*Task instructions*
Output only the stretch of the listing that starts at the line containing "[284,380,437,394] [96,404,148,418] Donation" and ends at the line containing "(882, 522) none -> (184, 995) //", reproduced exactly with both ends.

*Data to use*
*** Block opens ***

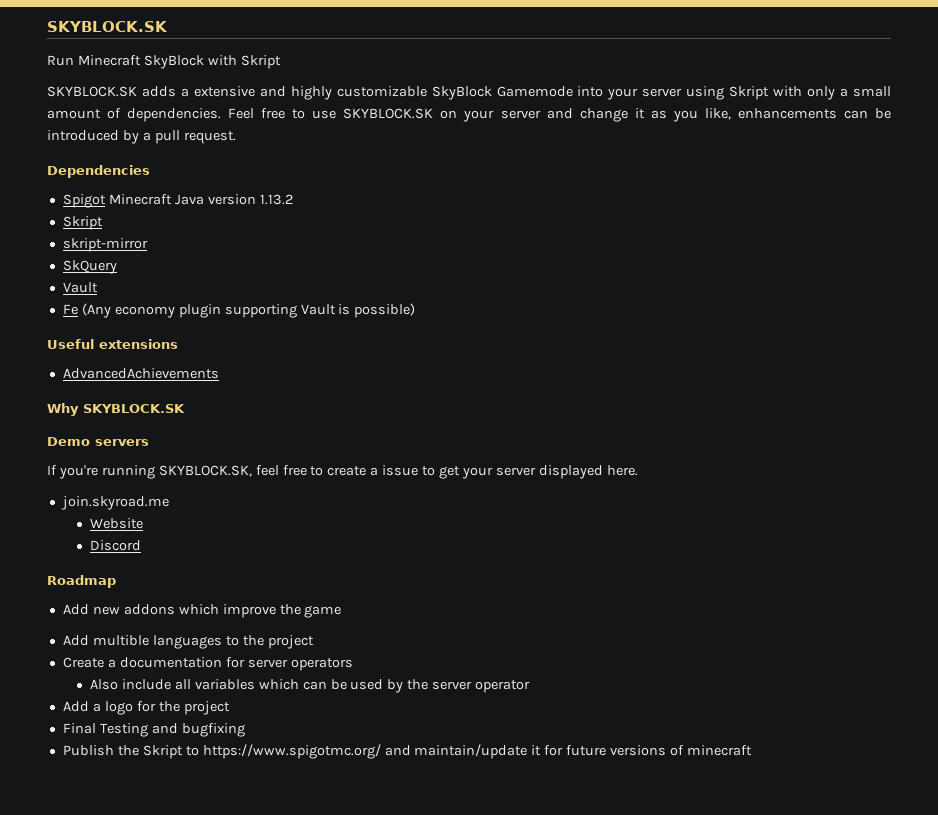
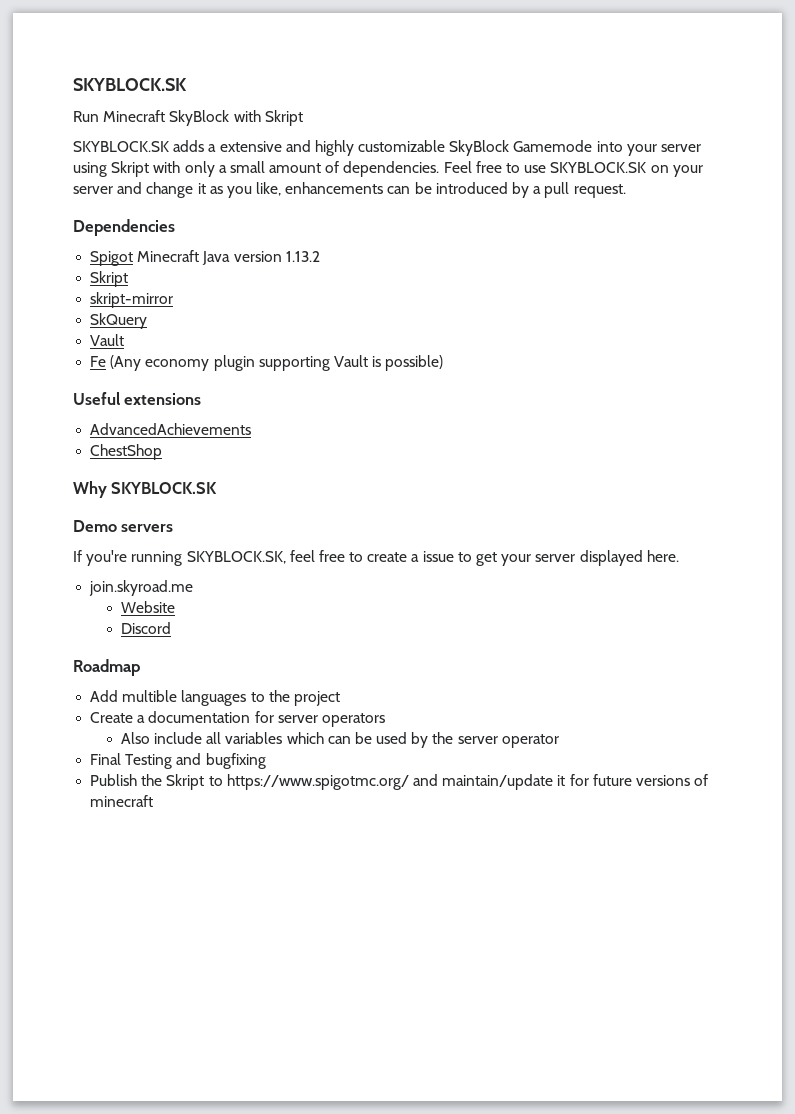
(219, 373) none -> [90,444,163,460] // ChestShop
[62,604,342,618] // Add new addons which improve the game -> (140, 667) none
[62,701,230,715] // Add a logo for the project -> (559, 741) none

*** Block closes ***
*** Block opens ***

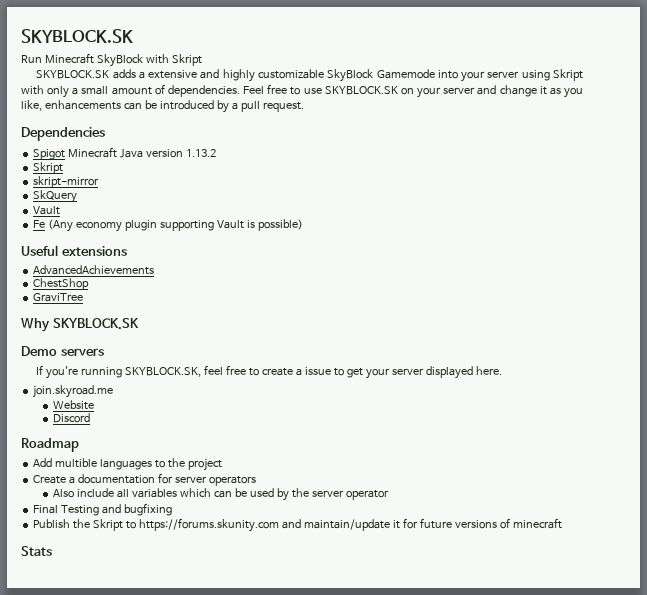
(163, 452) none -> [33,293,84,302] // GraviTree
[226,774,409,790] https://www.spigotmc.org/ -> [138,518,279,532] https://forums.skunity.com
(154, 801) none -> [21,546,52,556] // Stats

*** Block closes ***
*** Block opens ***

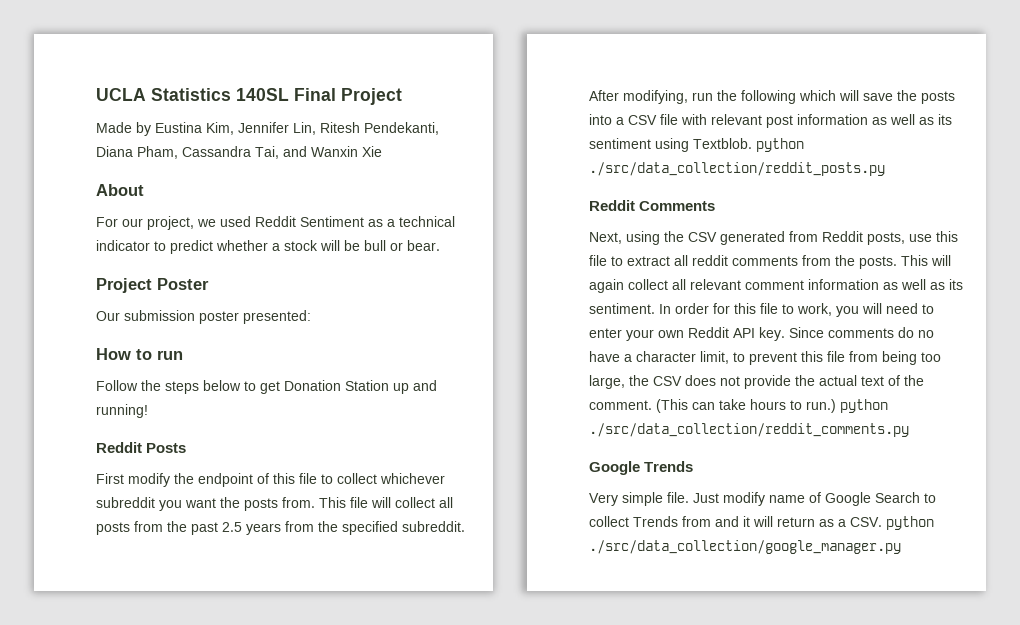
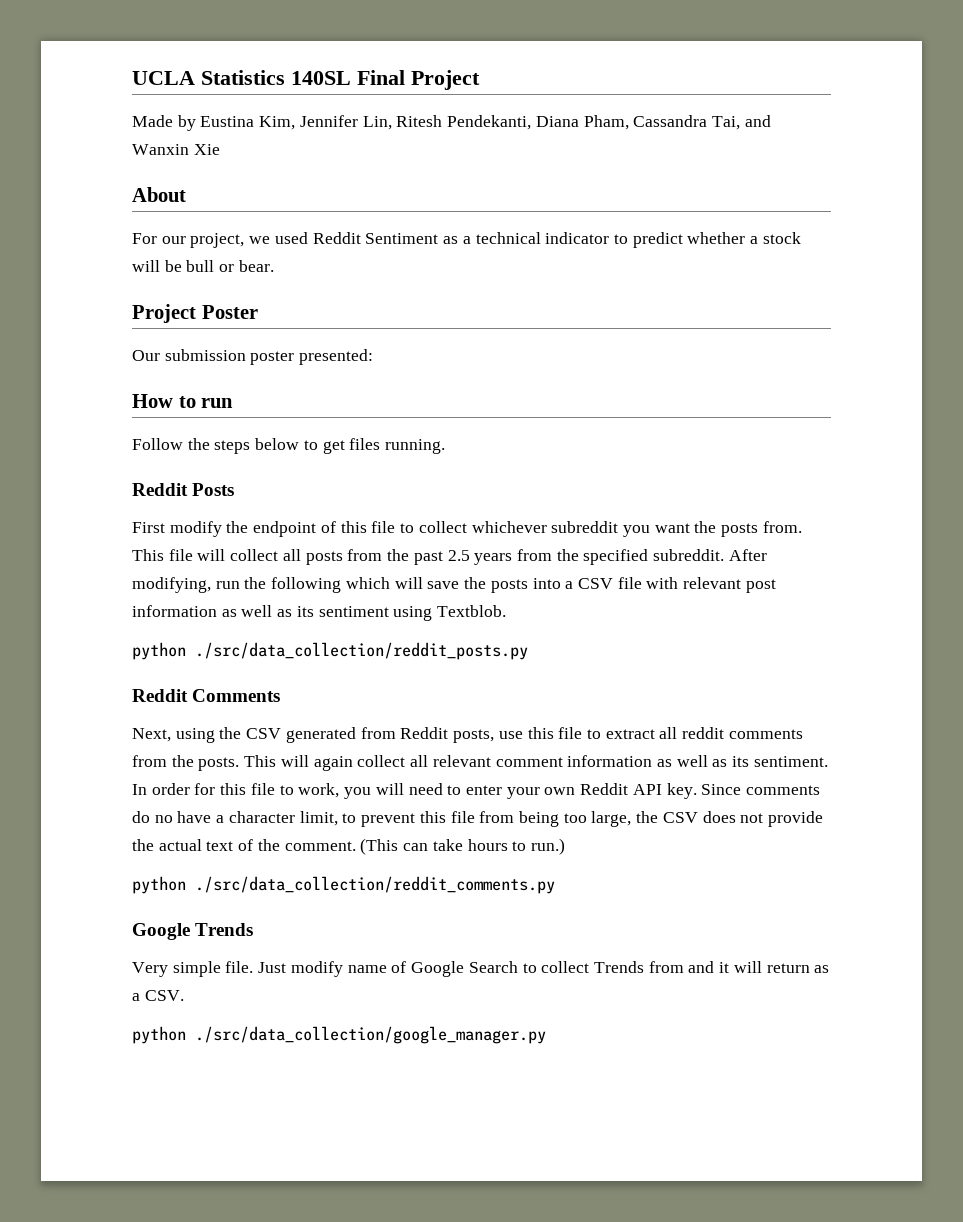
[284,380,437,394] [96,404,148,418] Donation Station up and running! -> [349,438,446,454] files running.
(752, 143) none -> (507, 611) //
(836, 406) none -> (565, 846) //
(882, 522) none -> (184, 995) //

*** Block closes ***

*Answer to this exercise*
[284,380,437,394] [96,404,148,418] Donation Station up and running! -> [349,438,446,454] files running.
(752, 143) none -> (507, 611) //
(836, 406) none -> (565, 846) //
(882, 522) none -> (184, 995) //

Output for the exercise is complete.